RECORDS FOR THE EXERCISE: Begin

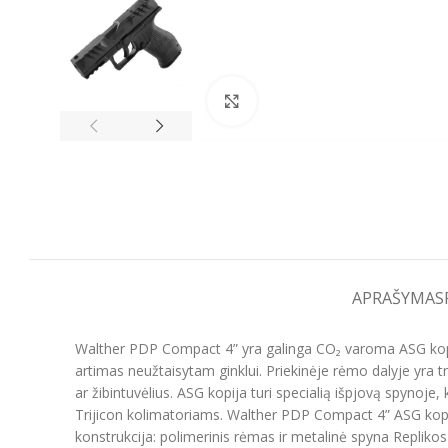
Spustelėkite, kad padidintumėt
APRAŠYMAS
Walther PDP Compact 4” yra galinga CO₂ varoma ASG kopija
artimas neužtaisytam ginklui. Priekinėje rėmo dalyje yra 
ar žibintuvėlius. ASG kopija turi specialią išpjovą spynoje,
Trijicon kolimatoriams. Walther PDP Compact 4” ASG kopij
konstrukcija: polimerinis rėmas ir metalinė spyna Replik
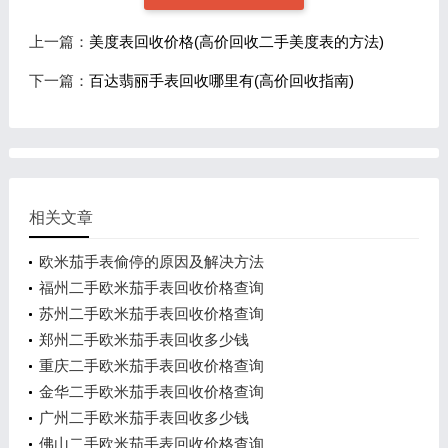
上一篇：
美度表回收价格(高价回收二手美度表的方法)
下一篇：
百达翡丽手表回收哪里有(高价回收指南)
相关文章
欧米茄手表偷停的原因及解决方法
福州二手欧米茄手表回收价格查询
苏州二手欧米茄手表回收价格查询
郑州二手欧米茄手表回收多少钱
重庆二手欧米茄手表回收价格查询
金华二手欧米茄手表回收价格查询
广州二手欧米茄手表回收多少钱
佛山二手欧米茄手表回收价格查询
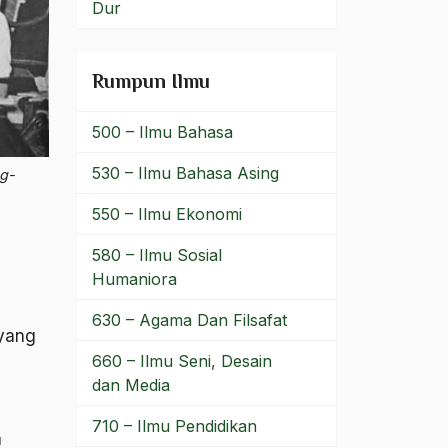
Dur
Rumpun Ilmu
500 – Ilmu Bahasa
530 – Ilmu Bahasa Asing
ng-
550 – Ilmu Ekonomi
580 – Ilmu Sosial
Humaniora
630 – Agama Dan Filsafat
 yang
660 – Ilmu Seni, Desain
dan Media
710 – Ilmu Pendidikan
a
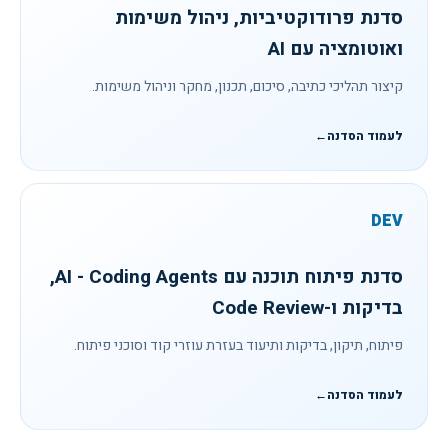
סדנת פרודוקטיביות, ניהול משימות
ואוטומציה עם AI
קיצור תהליכי כתיבה, סיכום, תכנון, מחקר וניהול משימות.
לעמוד הסדנה
←
DEV
סדנת פיתוח תוכנה עם AI - Coding Agents,
בדיקות ו-Code Review
פיתוח, תיקון, בדיקות ותיעוד בעזרת עוזרי קוד וסוכני פיתוח.
לעמוד הסדנה
←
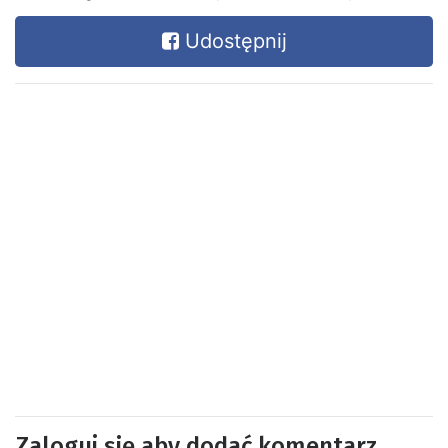
Udostępnij
Zaloguj się aby dodać komentarz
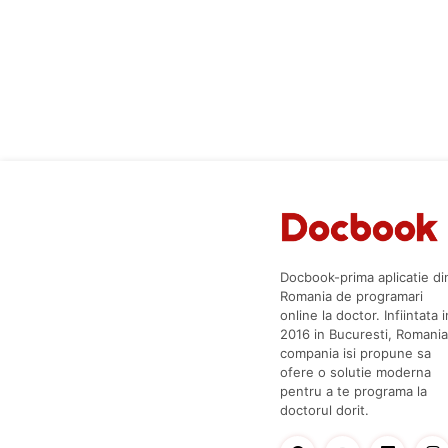
Docbook-prima aplicatie di
Romania de programari
online la doctor. Infiintata i
2016 in Bucuresti, Romania
compania isi propune sa
ofere o solutie moderna
pentru a te programa la
doctorul dorit.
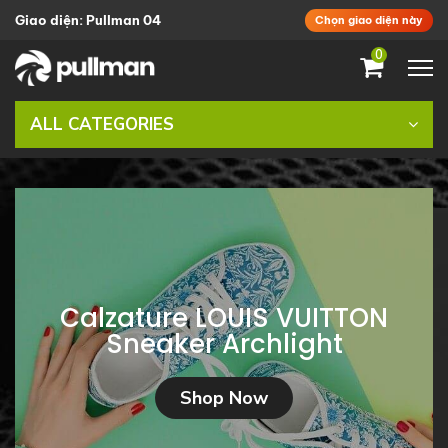
Giao diện: Pullman 04
Chọn giao diện này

RECORDS FOR THE EXERCISE: End

TASK DESCRIPTION
Scan the records above and report every line with the string "Bahasa".

EXERCISE OUTPUT
500 – Ilmu Bahasa
530 – Ilmu Bahasa Asing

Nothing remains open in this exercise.